Entre el gran hermano y un mundo feliz
Una amalgama entre las distopías de Orwell y Huxley se aproximaría mucho a la realidad digital del control social totalitario de Beijing. Es el control social más sutil y eficiente que el mundo ha conocido, porque pueden confiar en su tecnototalitarismo para el control social, mediante nuevas herramientas digitales. Así, se pueden atrever a una apertura económica del grado que ningún totalitarismo pasado habría podido mantener bajo control. Tienen empresas privadas al servicio del plan estatal, los grandes empresarios son miembros del partido, y las actividades empresariales y profesionales limitadas a los “leales”, moneda inconvertible manipulada para favorecer exportaciones, banca pública y gran parte la economía bajo el férreo control del Estado. Y no han caído en la tentación del control de precios a la que no pudieron escapar los nacionalsocialistas alemanes.
Es la quimera de una economía más o menos capitalista como exitosa base material de un feroz totalitarismo socialista que no ha renunciado al completo control social.
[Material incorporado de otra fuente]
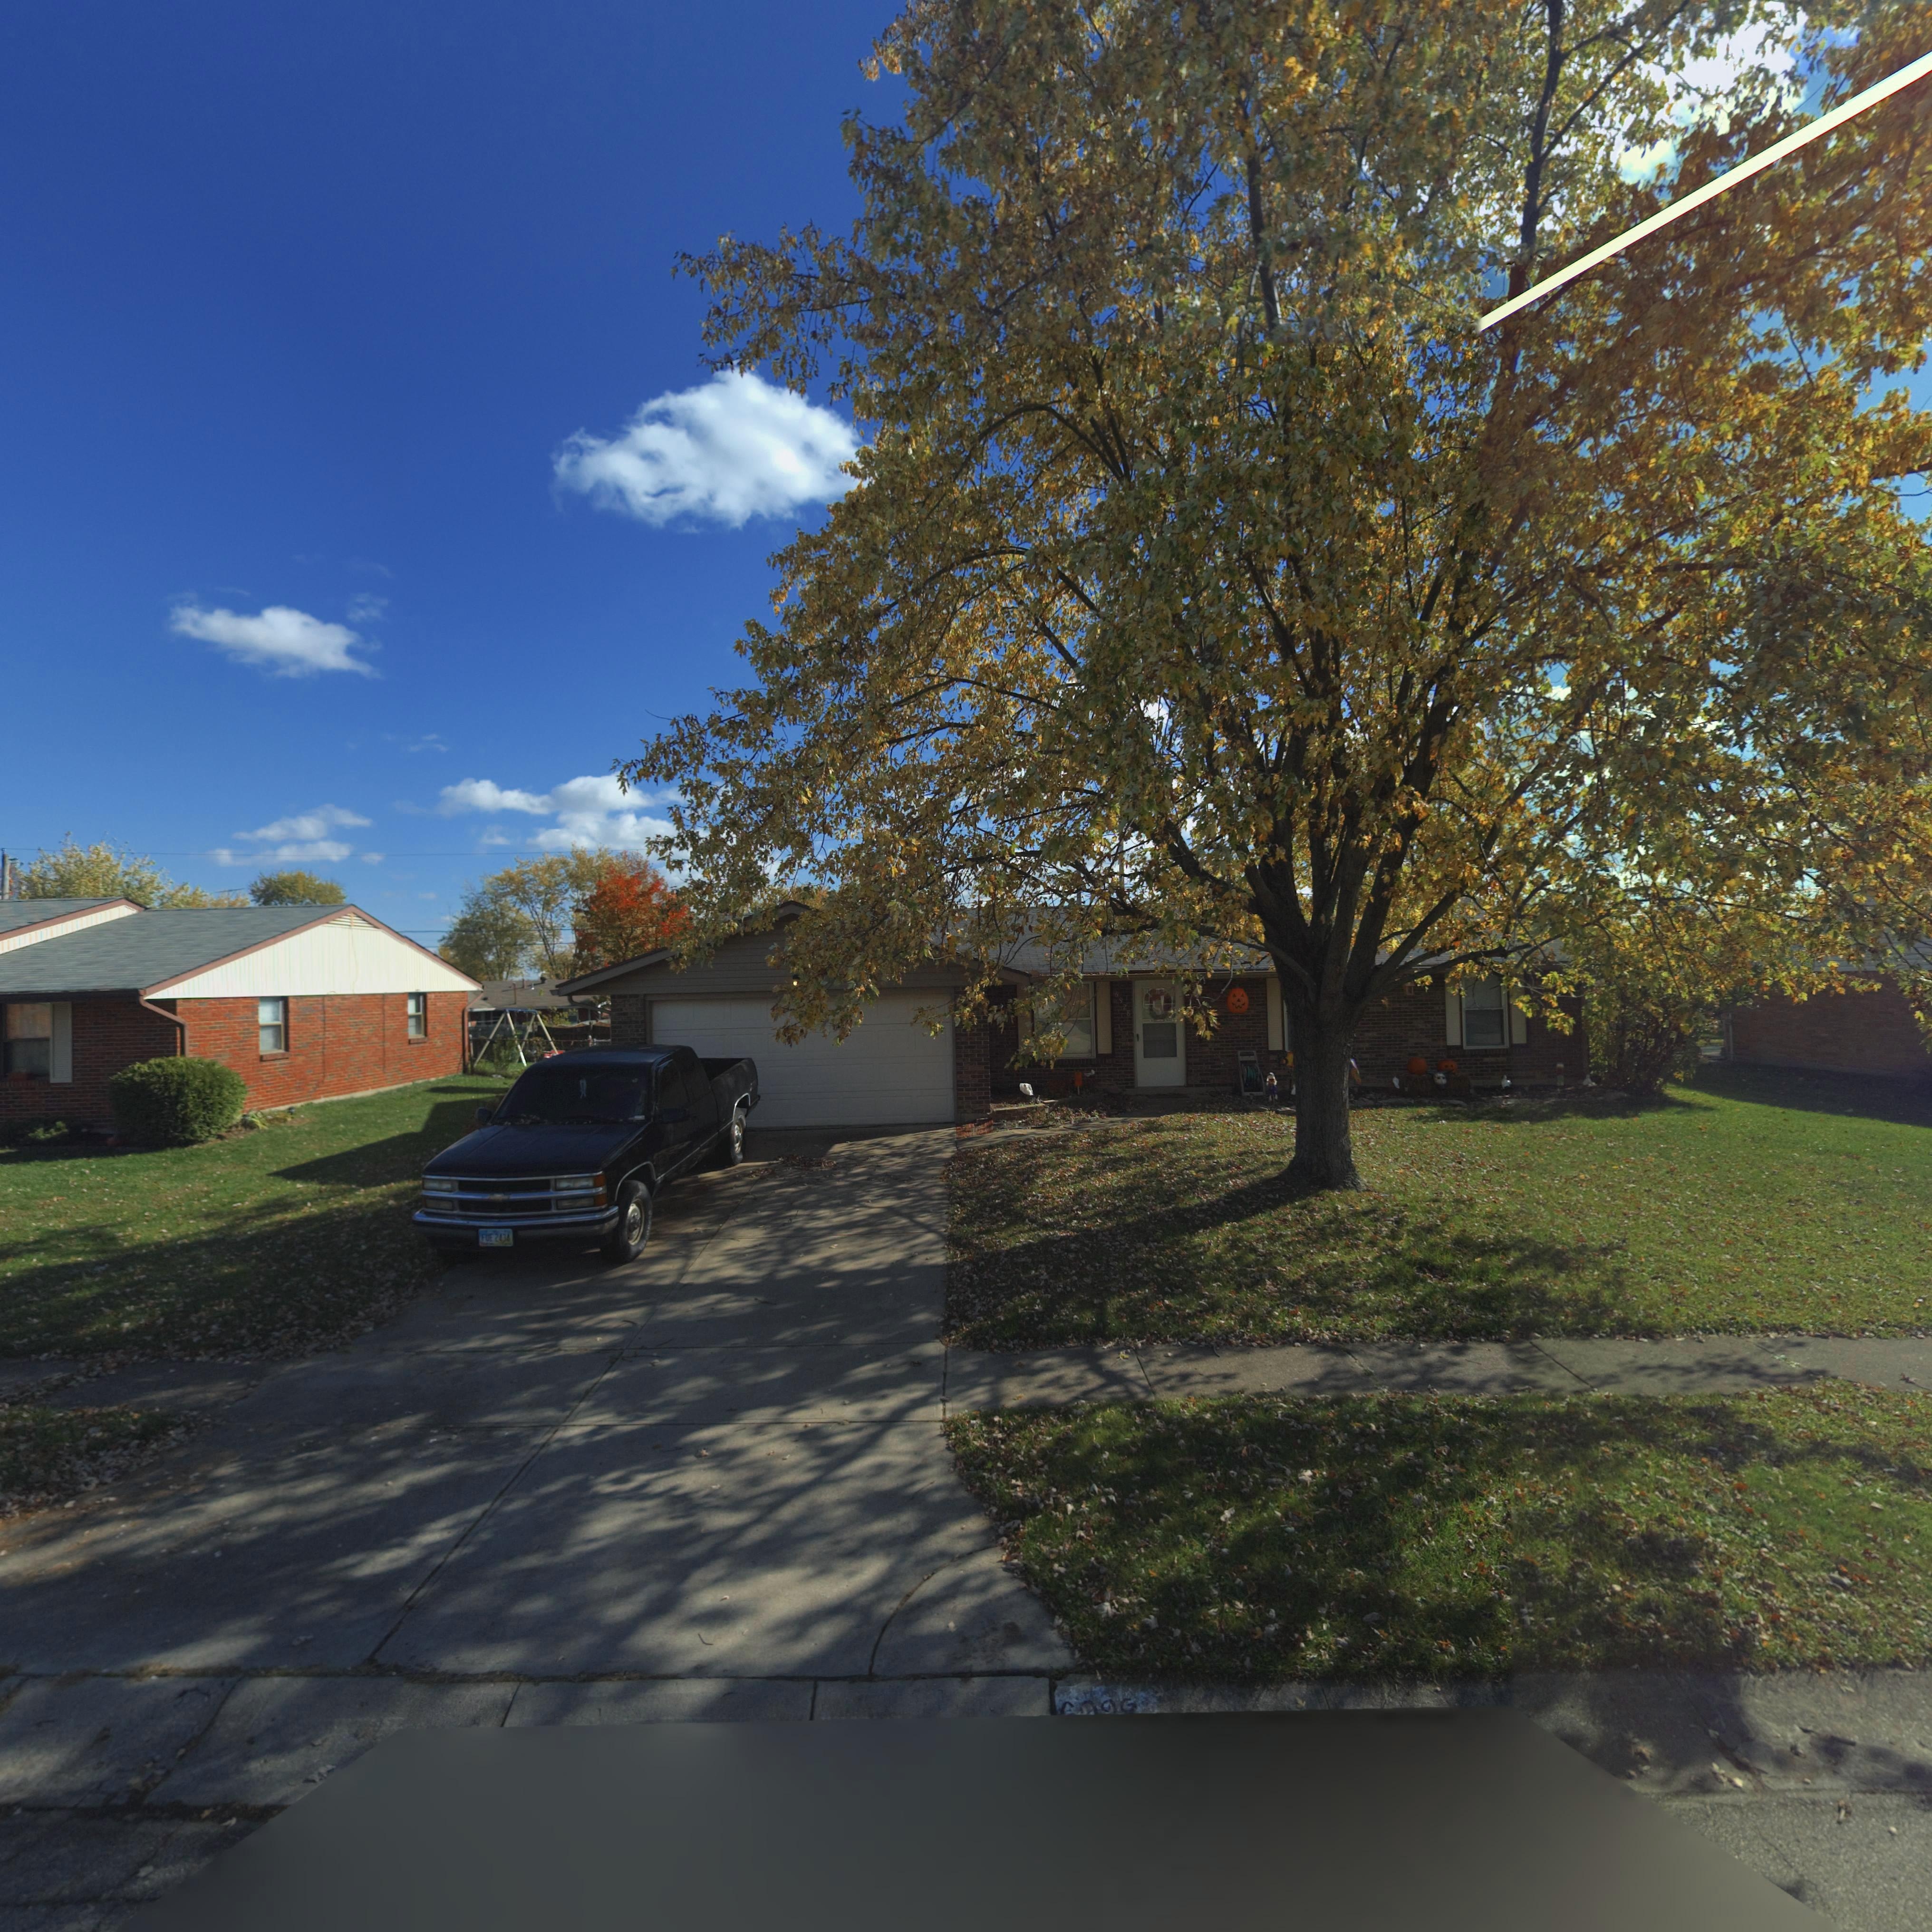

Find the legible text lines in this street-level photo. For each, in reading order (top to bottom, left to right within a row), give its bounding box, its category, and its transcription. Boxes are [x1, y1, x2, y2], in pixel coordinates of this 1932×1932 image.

[1113, 990, 1132, 1017] StreetNumber: 6928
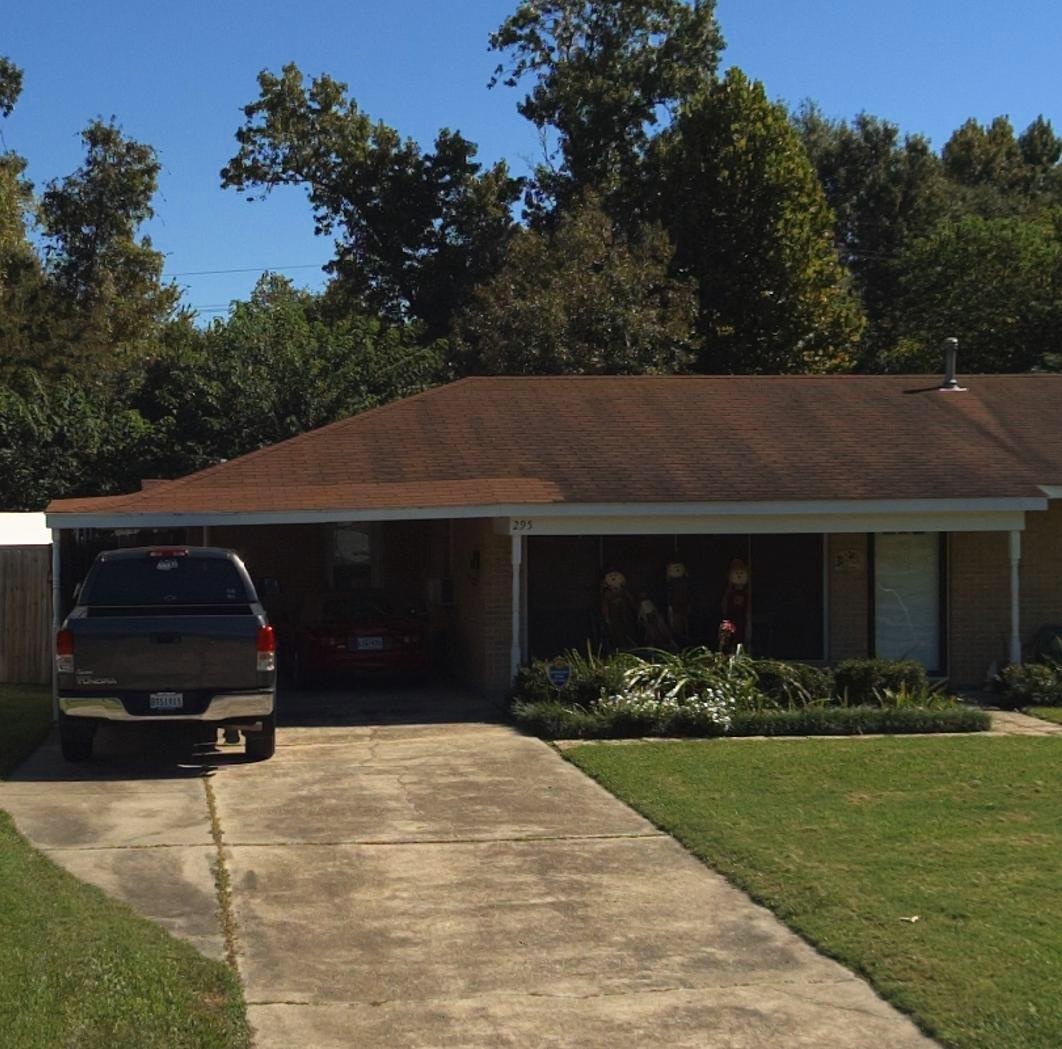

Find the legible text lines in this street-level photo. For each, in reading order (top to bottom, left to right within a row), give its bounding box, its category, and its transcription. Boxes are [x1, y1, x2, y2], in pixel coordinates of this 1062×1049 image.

[510, 518, 535, 533] StreetNumber: 295
[148, 694, 183, 709] None: ***1915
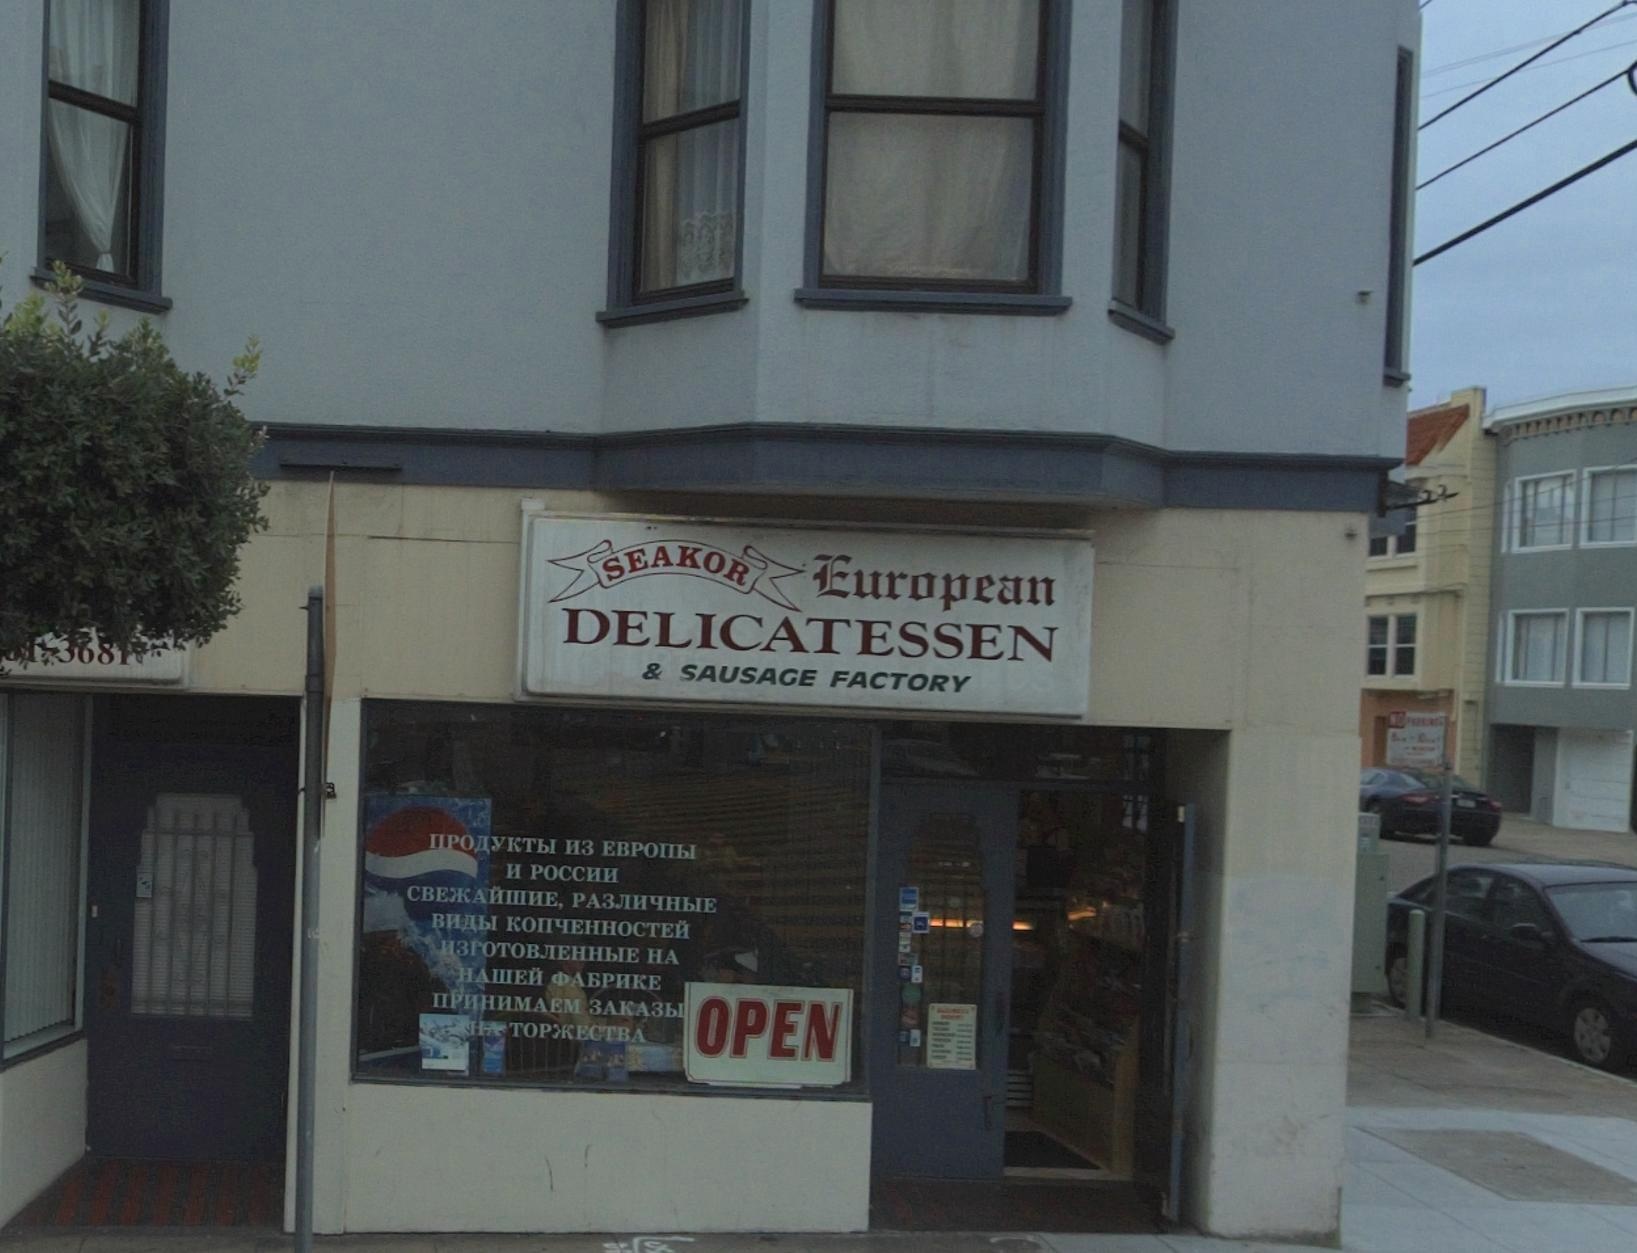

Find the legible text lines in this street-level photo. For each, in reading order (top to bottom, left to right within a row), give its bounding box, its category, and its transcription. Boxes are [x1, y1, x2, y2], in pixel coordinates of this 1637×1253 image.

[597, 542, 1060, 615] BusinessName: SEAKOR European
[557, 604, 1062, 666] BusinessName: DELICATESSEN
[677, 661, 976, 696] BusinessName: SAUSAGE FACTORY
[1394, 710, 1407, 729] None: O
[424, 829, 700, 862] None: *PO*YKTbI *3 EBPO*bI
[527, 863, 624, 885] None: POCC**
[402, 883, 720, 915] None: CBE*A***E, PA3***HbIE
[429, 910, 692, 941] None: B**bI KO**EHHOCTE*
[455, 937, 682, 968] None: 3*OTOB*EHHbIE HA
[455, 964, 663, 993] None: HA*E* *A*P*KE
[428, 990, 686, 1020] None: *P**MAEM 3AKA3bI
[467, 1018, 650, 1046] None: HA TOP*KECTBA
[691, 994, 847, 1065] None: OPEN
Una quimera que a largo plazo también resultará insostenible, pero aparentará serlo por mucho tiempo. Su delicado equilibrio interno –y reflejos totalitarios– nos ponen ante una superpotencia totalitaria soportada en una economía mucho mayor –y menos ineficiente– que la soviética. Esta superpotencia totalitaria está ampliamente integrada en la dinámica comercial y financiera del capitalismo globalizado, aprovechando las ventajas de su clasificación como país subdesarrollado para manipular las reglas del comercio internacional con un grado de intervencionismo y manipulación de su divisa que a ninguna economía de esa escala se le permitiría en el frágil sistema monetario internacional actual.
El totalitarismo de la superpotencia oriental es una amenaza poderosa y sutil que no quisimos ver a tiempo. Al menos no hasta que nos puso ante una pandemia que se extendió por el mundo producto de los vicios políticos inseparables del totalitarismo socialista, desinformación, censura y difusión de información falsa para ocultar errores y debilidades. Hicieron uso, además, del control de daños mediante tontos útiles y agentes ideológicos afines en todo el mundo, cuando la verdad se les viene encima. Es la realidad, nos guste o no, del totalitarismo chino con el que comerciamos tan intensamente todos.